**Required work:**
a – In the passage on the Danishmends, why did Constantine Gabras declare himself independent ruler of Trebizond? Answer in one to three sentences.
b – Please answer these questions from the passage on the Danishmends, one line each:
(i) In what year was Balak the Ortoqid killed?
(ii) Which three places did Ghazi take from the Byzantines?
(iii) Who displaced the Sultan Mas'ud in 1125?
c – Pick up the passage on the Danishmends after its final sentence and continue it.

**Quoted passage:**
For the next few years John was unable to
intervene in Anatolia. These years saw an alarming growth in the power of the
Danishmends. In 1124, when Toghrul of Melitene’s stepfather, Balak the Ortoqid,
was killed fighting in the Jezireh, the emir Ghazi invaded Melitene and annexed
it, to the delight of the native Christians there, who found his rule mild and
just. Next, he turned westward and took Ankara, Gangra and Kastamuni from the
Byzantines and extended his power down to the Black Sea coast. Constantine
Gabras, thus cut off by land from Constantinople, took advantage of his
isolation to declare himself independent ruler of Trebizond. In 1129, on the
death of the Roupenian Prince Thoros, Ghazi turned his attention to the south;
and next year, in alliance with the Armenians, he slew Prince Bohemond II of
Antioch on the banks of the Jihan. Whatever views John might hold about
Antioch, he had no wish for it to pass into the possession of a powerful Moslem
prince. His prompt invasion of Paphlagonia kept Ghazi from following up his
victory. Fortunately during these years the Anatolian Seldjuks were
incapacitated by family disputes. In 1125 the Sultan Mas’ud was displaced by
his brother, Arab. Mas’ud fled to Constantinople, where the Emperor received
him with every honour. He then went on to his father-in-law, the Danishmend
Ghazi, whose help enabled him, after a struggle of four years, to recover his
throne. Arab in his turn sought refuge at Constantinople, where he died.

**Data entries:**
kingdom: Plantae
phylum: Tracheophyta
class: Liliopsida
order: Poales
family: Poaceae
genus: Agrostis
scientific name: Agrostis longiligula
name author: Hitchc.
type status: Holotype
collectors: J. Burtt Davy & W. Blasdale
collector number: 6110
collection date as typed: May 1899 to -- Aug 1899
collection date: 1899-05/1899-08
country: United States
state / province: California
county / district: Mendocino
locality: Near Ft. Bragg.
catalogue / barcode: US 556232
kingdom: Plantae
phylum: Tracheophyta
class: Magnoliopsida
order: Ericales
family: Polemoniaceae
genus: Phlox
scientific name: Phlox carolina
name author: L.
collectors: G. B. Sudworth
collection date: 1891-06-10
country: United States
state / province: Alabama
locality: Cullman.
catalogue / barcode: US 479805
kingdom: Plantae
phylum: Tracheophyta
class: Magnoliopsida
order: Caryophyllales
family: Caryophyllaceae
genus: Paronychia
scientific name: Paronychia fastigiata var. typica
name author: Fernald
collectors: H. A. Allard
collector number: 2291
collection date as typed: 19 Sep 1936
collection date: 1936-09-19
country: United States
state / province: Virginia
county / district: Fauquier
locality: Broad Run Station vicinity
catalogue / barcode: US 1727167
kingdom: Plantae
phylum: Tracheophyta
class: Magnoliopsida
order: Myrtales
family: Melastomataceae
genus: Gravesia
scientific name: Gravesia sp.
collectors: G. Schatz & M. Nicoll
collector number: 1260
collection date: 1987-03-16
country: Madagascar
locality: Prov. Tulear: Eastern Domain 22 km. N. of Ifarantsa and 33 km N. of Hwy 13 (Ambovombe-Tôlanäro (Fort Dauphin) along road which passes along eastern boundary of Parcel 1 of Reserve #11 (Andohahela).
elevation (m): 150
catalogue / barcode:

**Exercise answers:**
a – After Ghazi took Ankara, Gangra and Kastamuni from the Byzantines and pushed his power to the Black Sea coast, Constantine Gabras was cut off by land from Constantinople. He used that isolation to declare himself independent ruler of Trebizond.

b –
(i) 1124
(ii) Ankara, Gangra and Kastamuni
(iii) His brother, Arab

c –
Yearly from 1130 to 1135 John campaigned
against the Danishmends. Twice his work was interrupted by the intrigues of his
brother, the Sebastocrator Isaac, who fled from the Court in 1130 and spent the
next nine years plotting with various Moslem and Armenian princes; and in 1134
the sudden death of the Empress recalled him from the wars. By September 1134,
when the death of the emir Ghazi eased the situation, he had reconquered all
the lost territory except for the town of Gangra, which he recaptured next
spring. Ghazi’s son and successor, Mohammed, harassed by family squabbles,
could not afford to be aggressive; and Mas’ud, deprived of Danishmend help,
came to terms with the Emperor.

With the Anatolian Turks cowed, John was ready
to intervene in Syria. But first he had to protect his rear. In 1135 a
Byzantine embassy arrived in Germany at the Court of the western Emperor
Lothair. On John’s behalf it offered Lothair large financial subsidies if he
would attack Roger of Sicily. The negotiations lasted some months. Eventually
Lothair agreed to attack Roger in the spring of 1137. The Hungarians had been
defeated in 1128 and the Serbians reduced to submission by a campaign in 1129.
The defences on the lower Danube were secure. The Pisans had been detached from
their Norman alliance by the treaty of 1126; and the Empire was now on good
terms with both Venice and Genoa.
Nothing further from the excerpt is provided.